## WHAT TO WORK ON
Rewrite the lines starting with the line with "Wróć do słownika" and going on through the line with "talerze w pozycji stojącej.", putting "Organizer" in place of "Wkład" and keeping everything else the same.

## PROVIDED DATA

[Start of section]

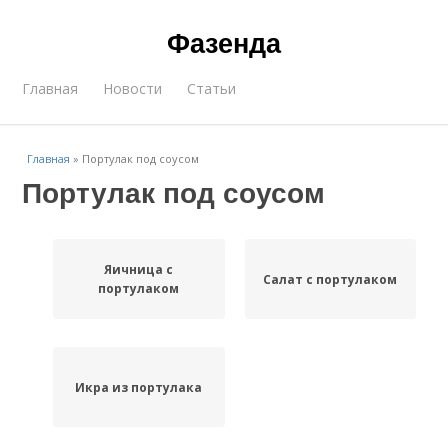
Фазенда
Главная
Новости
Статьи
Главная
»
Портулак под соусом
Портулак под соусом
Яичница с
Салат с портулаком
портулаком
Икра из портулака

[End of section]
[Start of section]

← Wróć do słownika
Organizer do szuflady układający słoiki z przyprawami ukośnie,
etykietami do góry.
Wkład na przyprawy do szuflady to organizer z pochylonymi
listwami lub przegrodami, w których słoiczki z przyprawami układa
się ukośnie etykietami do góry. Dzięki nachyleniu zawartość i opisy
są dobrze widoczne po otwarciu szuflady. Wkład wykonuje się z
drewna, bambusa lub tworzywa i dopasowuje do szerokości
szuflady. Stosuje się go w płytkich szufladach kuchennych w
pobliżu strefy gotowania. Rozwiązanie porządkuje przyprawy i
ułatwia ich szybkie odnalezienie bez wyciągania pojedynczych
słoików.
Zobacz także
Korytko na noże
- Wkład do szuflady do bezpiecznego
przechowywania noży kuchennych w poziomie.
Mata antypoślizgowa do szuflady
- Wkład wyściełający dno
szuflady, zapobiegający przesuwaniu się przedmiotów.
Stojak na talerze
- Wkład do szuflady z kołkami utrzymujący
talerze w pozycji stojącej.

[End of section]

## SOLUTION TO THIS EXERCISE
← Wróć do słownika
Organizer do szuflady układający słoiki z przyprawami ukośnie,
etykietami do góry.
Organizer na przyprawy do szuflady to organizer z pochylonymi
listwami lub przegrodami, w których słoiczki z przyprawami układa
się ukośnie etykietami do góry. Dzięki nachyleniu zawartość i opisy
są dobrze widoczne po otwarciu szuflady. Organizer wykonuje się z
drewna, bambusa lub tworzywa i dopasowuje do szerokości
szuflady. Stosuje się go w płytkich szufladach kuchennych w
pobliżu strefy gotowania. Rozwiązanie porządkuje przyprawy i
ułatwia ich szybkie odnalezienie bez wyciągania pojedynczych
słoików.
Zobacz także
Korytko na noże
- Organizer do szuflady do bezpiecznego
przechowywania noży kuchennych w poziomie.
Mata antypoślizgowa do szuflady
- Organizer wyściełający dno
szuflady, zapobiegający przesuwaniu się przedmiotów.
Stojak na talerze
- Organizer do szuflady z kołkami utrzymujący
talerze w pozycji stojącej.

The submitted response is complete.